Anhand der Angaben.
a - Fasse den Absatz, der mit „Daß die Staatsregierung“ beginnt, aus dem Text über Staat und Kirche in Preußen als Stichpunktliste zusammen, ohne seine wesentlichen Aussagen wegzulassen.
b - Gib aus dem Text über Staat und Kirche in Preußen den Abschnitt wortgetreu wieder, der bei „Nun hat man“ beginnt und bei „Vorgehen möglich ist.“ endet.

Was diesen staatlichen Interessenkreis angeht, so kann der Ausgangspunkt aller Überlegungen freilich kein anderer sein, als das durch die Reichsverfassung geschaffene Verhältnis, das sich erheblich unterscheidet von den vor der Staatsumwälzung bestehenden theoretischen und praktischen Beziehungen zwischen Staat und Kirche.
Daß die Staatsregierung die zahlreichen hiernach zur Diskussion stehenden Probleme nicht nur unter abstrakt staatlichem, sondern unter konkret preußischem Gesichtswinkel prüft, davon bitte ich Sie zu jeder Zeit überzeugt zu sein. Das Beispiel anderer deutscher Länder kann für Preußen – wie auf manchen anderen Gebieten so auch hier – im Einzelnen keineswegs maßgebend sein. Soweit also die Vorwürfe oder Besorgnisse aus Befürchtungen dieser Art sich herleiten, gehen sie von irrigen Voraussetzungen aus. Die Größe Preußens, seine territoriale Lage, die konfessionelle Gliederung seiner Bevölkerung, die bestehenden sozialen und politischen Spannungen können bei der Gestaltung des Verhältnisses von Staat und Kirche nicht außer Acht gelassen werden. Insbesondere ist sich die Staatsregierung bewußt, daß bei der Wahrung des konfessionellen Friedens die spezifisch preußischen Verhältnisse volle Beachtung zu finden haben.
Nun hat man gerade von diesem Gesichtspunkt aus dem preußischen Staat geraten und es als seine Pflicht hingestellt, die preußischen kirchenpolitischen Interessen durch preußisches Staatsgesetz zu regeln. Ich bitte es mir zu glauben, daß die Staatsregierung es an der Prüfung dieser Frage nicht hat fehlen lassen. Aber auch hier können die ungleich einfacheren Verhältnisse anderer Länder für Preußen nicht ohne weiteres als vorbildlich hingestellt werden. Auf alle Fälle darf es der Staatsregierung nicht verwehrt sein, zu versuchen, ob nicht durch Verständigung mit den Religionsgesellschaften eine für Staat und Volk günstigere Lösung erzielt werden kann, als es durch einseitiges Vorgehen möglich ist.

(Strukturierte Posenausgaben)
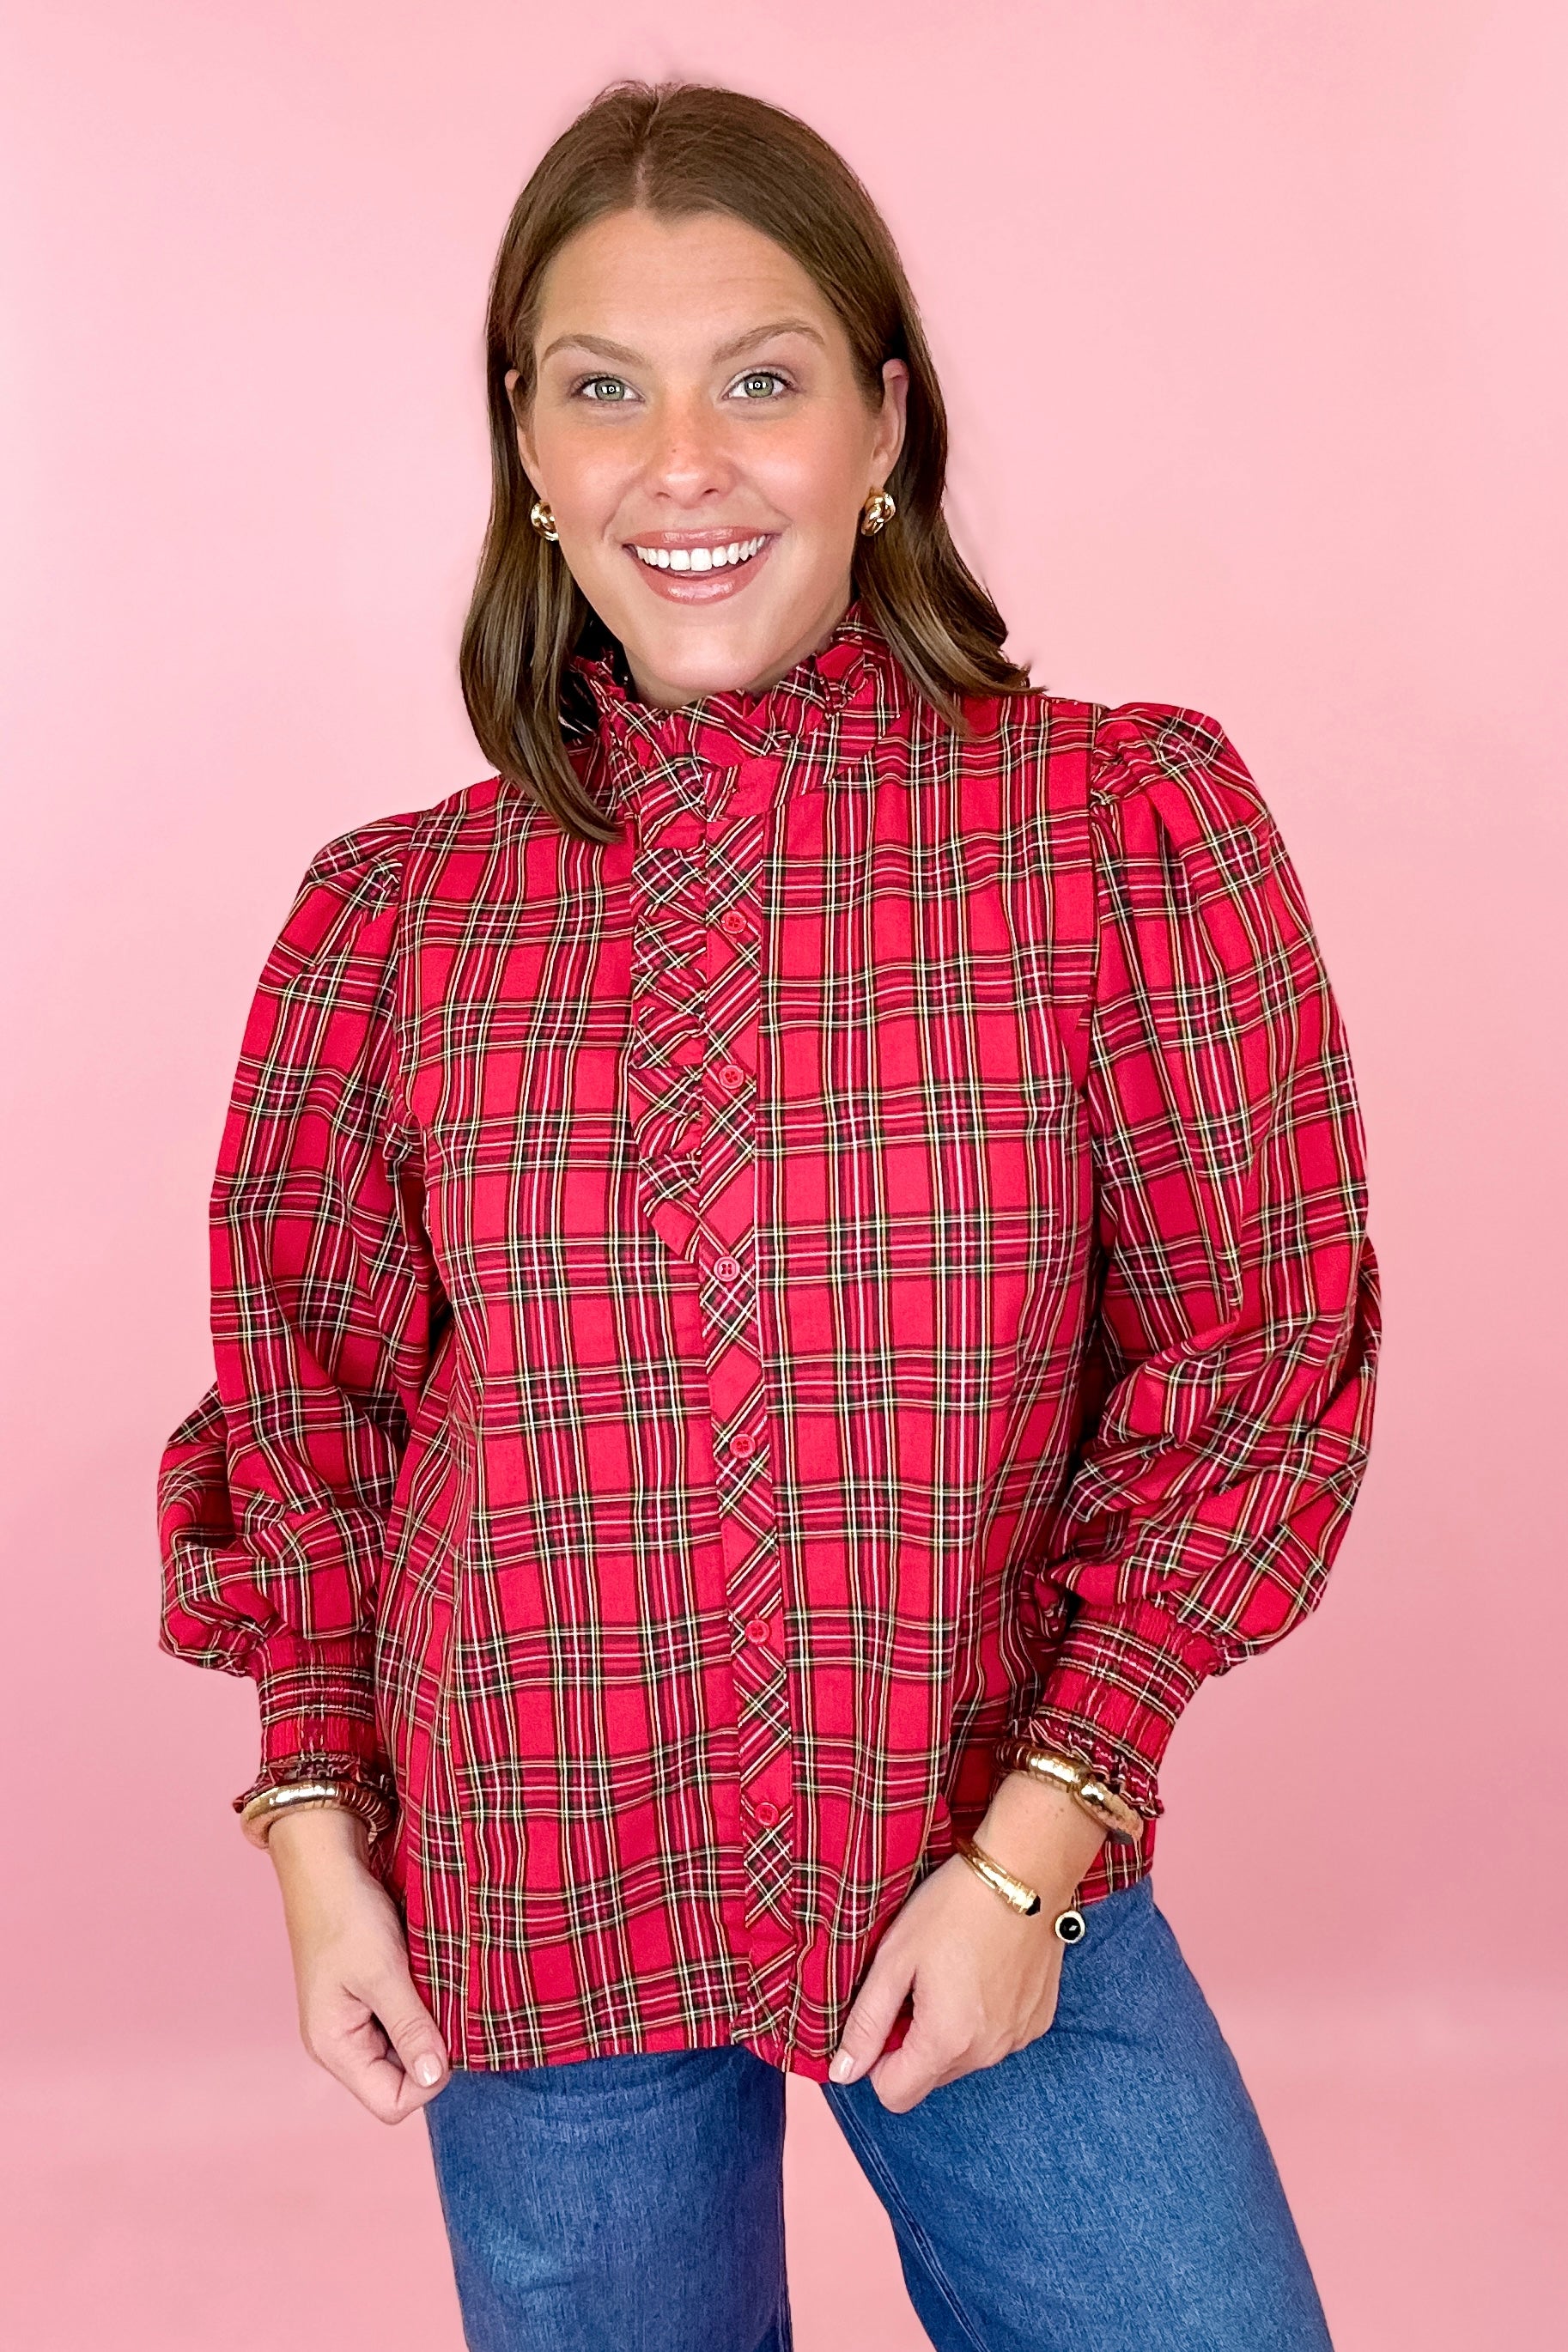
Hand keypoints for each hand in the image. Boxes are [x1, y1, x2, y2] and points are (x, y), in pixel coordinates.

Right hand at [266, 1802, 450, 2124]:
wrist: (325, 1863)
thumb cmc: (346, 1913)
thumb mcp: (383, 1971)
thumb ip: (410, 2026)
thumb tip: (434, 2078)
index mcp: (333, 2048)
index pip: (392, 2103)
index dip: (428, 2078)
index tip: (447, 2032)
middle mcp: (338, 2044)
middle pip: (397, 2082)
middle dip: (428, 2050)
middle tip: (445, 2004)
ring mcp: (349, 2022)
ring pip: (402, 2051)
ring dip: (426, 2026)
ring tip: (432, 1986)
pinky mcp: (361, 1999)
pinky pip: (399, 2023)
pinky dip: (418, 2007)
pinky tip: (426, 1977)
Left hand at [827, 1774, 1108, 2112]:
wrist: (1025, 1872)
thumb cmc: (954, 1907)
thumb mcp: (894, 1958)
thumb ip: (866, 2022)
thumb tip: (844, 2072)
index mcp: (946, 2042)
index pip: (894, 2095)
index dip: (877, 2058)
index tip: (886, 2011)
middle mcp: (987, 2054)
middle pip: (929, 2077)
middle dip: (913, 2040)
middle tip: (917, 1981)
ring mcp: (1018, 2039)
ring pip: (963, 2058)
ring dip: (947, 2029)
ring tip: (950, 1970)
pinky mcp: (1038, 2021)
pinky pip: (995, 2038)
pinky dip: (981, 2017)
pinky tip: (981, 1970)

--

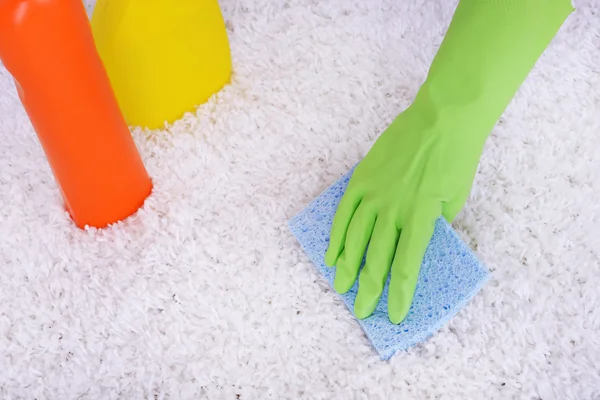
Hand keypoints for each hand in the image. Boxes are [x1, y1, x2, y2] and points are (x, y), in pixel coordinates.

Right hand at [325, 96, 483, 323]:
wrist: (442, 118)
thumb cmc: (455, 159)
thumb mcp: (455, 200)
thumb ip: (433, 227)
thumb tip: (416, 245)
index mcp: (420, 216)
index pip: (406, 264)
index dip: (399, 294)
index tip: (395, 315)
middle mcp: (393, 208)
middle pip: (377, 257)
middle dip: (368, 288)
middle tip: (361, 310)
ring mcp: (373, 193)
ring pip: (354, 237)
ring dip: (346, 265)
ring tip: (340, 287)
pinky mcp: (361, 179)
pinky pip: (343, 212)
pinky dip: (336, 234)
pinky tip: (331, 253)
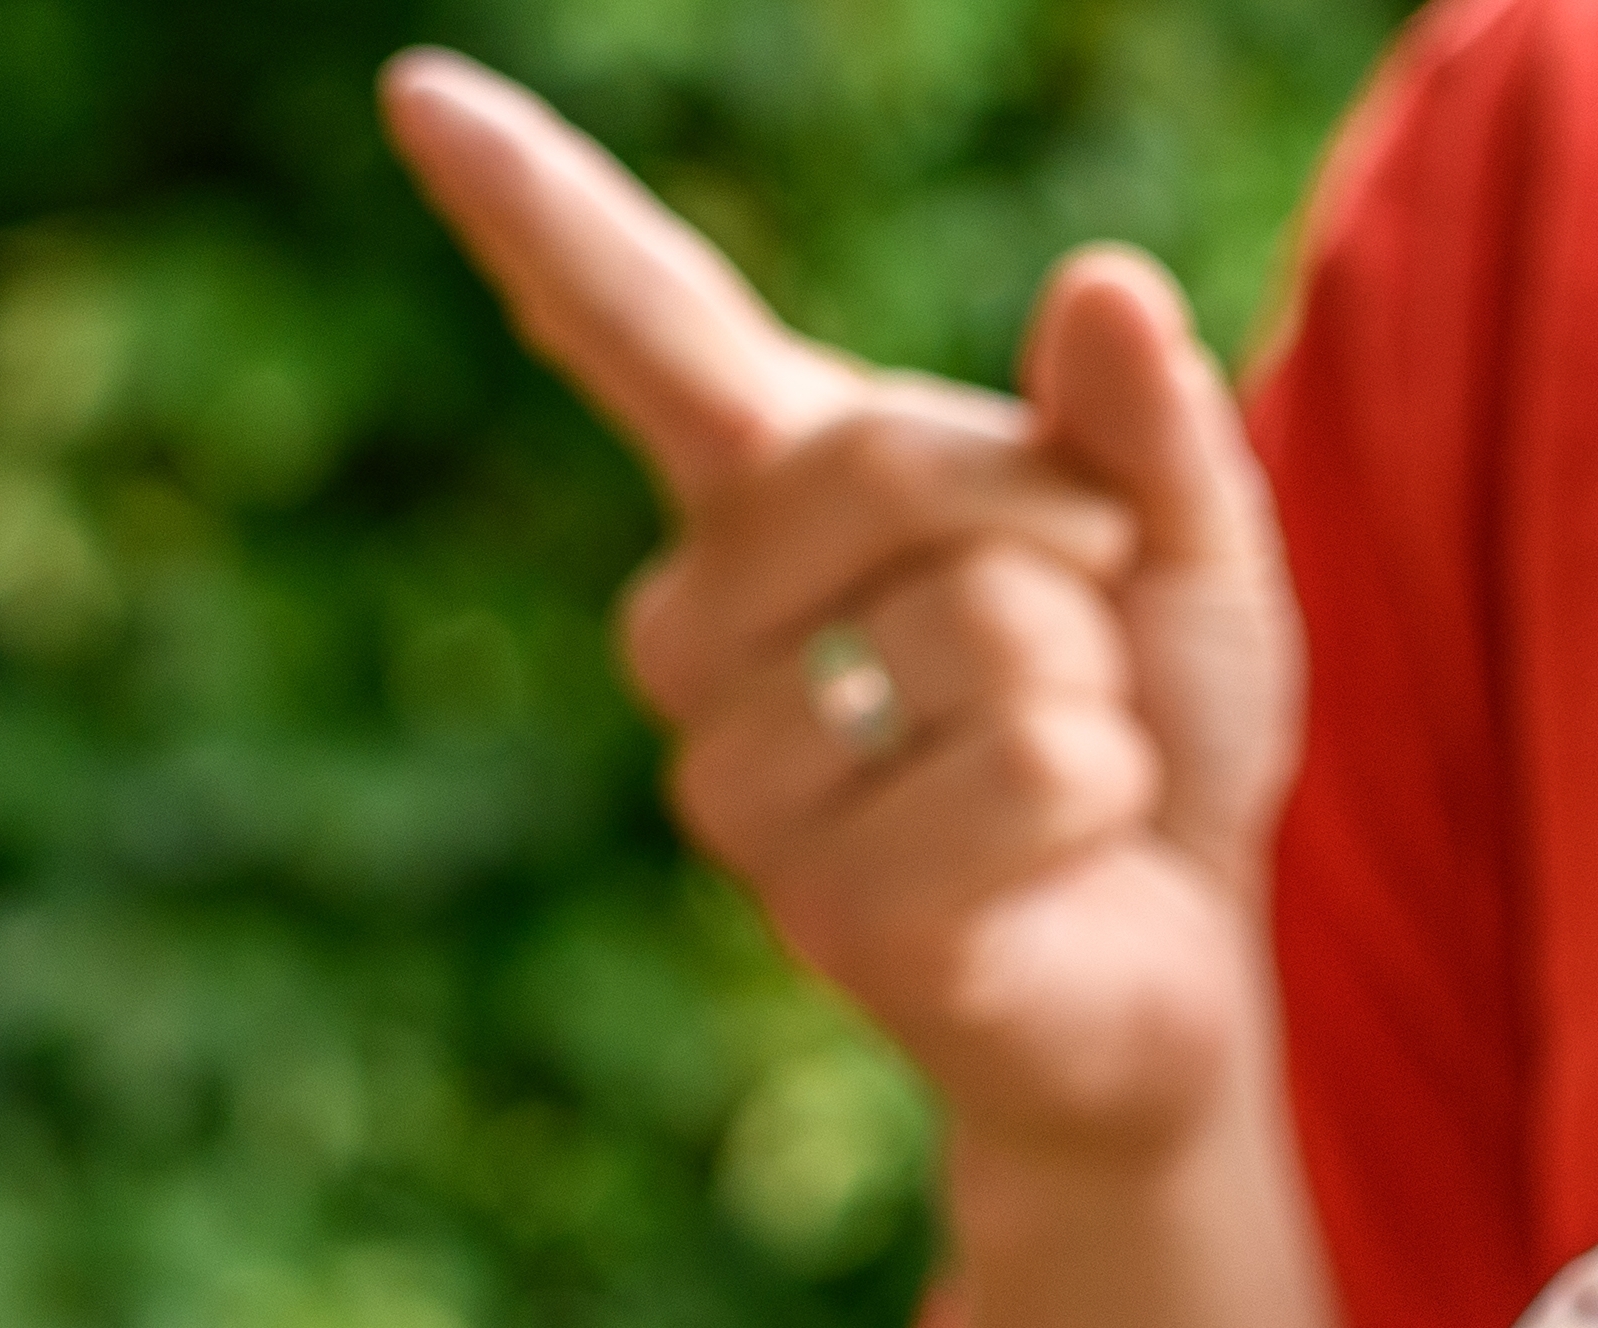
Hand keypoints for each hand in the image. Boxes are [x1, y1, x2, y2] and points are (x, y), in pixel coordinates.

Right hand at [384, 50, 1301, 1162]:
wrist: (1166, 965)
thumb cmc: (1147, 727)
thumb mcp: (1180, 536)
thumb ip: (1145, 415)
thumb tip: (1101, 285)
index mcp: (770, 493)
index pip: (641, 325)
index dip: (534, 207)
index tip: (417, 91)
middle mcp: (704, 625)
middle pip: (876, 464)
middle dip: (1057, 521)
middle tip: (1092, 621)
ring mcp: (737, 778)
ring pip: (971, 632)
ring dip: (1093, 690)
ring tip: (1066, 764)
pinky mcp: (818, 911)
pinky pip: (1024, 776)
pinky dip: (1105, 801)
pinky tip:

--

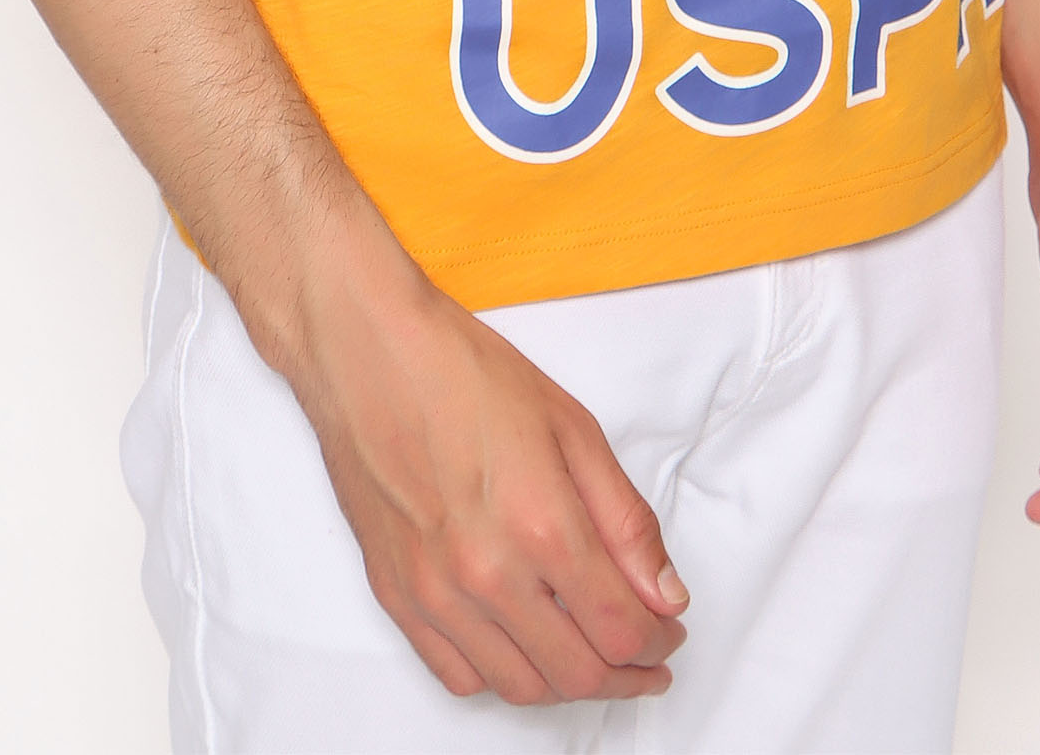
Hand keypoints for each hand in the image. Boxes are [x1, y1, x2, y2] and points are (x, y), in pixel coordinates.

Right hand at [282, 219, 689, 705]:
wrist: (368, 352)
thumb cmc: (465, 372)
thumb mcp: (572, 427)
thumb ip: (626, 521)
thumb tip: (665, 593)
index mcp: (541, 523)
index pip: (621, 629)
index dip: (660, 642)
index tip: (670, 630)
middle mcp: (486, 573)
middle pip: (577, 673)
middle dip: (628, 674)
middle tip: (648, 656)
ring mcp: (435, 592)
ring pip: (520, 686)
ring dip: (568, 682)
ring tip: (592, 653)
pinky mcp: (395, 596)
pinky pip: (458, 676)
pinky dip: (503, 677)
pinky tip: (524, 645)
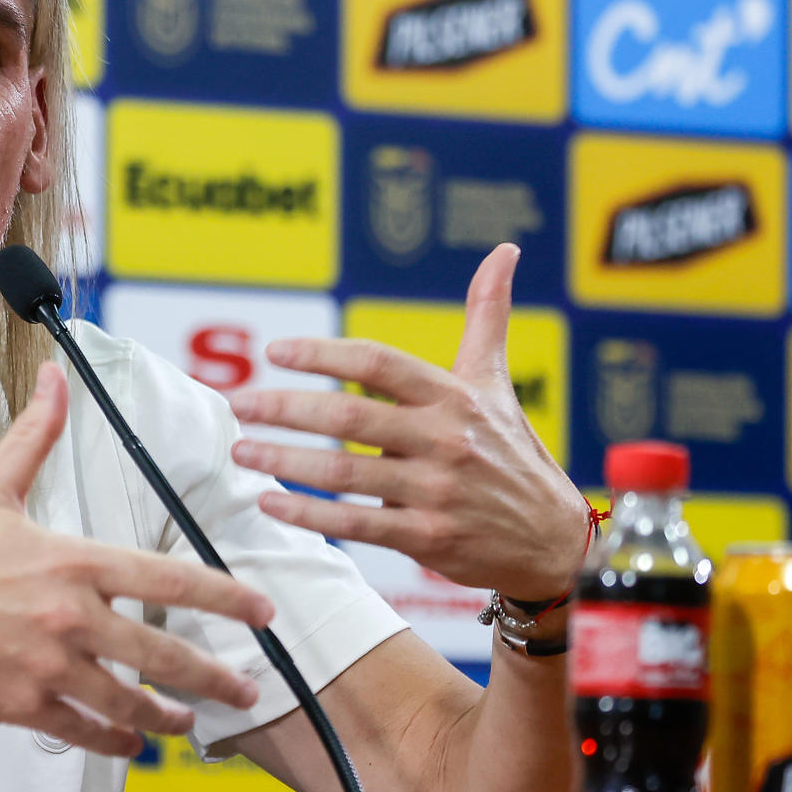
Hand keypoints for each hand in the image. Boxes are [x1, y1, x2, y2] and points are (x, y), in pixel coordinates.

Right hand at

Lösungen der Aufgaben.
a -
- Die Staatsregierung prüft die anstehenden Probleme nicht nur aus abstrakt staatlicher, sondern aus konkret preußischer Sicht.
- Das Beispiel anderer deutscher Länder ist für Preußen im Einzelnen keineswegs maßgebend.
- Vorwürfe oder Besorgnisse, die auf solchen Befürchtungen beruhen, gehen von irrigen Voraussetzungen aus.
- Bei der Gestaltung des Verhältnisses von Staat und Kirche sind die Größe Preußens, seine territoriale Lage, die konfessionelle Gliederung der Bevölkerung sowie die bestehenden sozialen und politischen Spannungen zu berücksichtigen.
- Zur Wahrung des konfessionellen Friedens müssen die spezifisch preußischen Verhältnisse voll beachtet werden.

b -
Nun hat man gerade von diesem Gesichtspunkt aus dem preußischen Staat geraten und es als seine Pflicht hingestellt, die preußischen kirchenpolitischen Interessen durch preußisches Staatsgesetz zu regeln. Ich bitte es mir zu glauben, daß die Staatsregierung es an der Prüfung dieser Frage nicht hat fehlen lassen. Aber auch hier können die ungleich einfacheren Verhältnisse anderer Länder für Preußen nicht ohne weiteres als vorbildlich hingestellt werden. Auf alle Fälle darf es der Staatsregierung nicht verwehrt sein, zu versuchen, ob nicht durch Verständigung mit den Religionsgesellschaften eine für Staat und Volk günstigere Lösung erzielt werden kann, als es durch einseitiges Vorgehen möglich ist.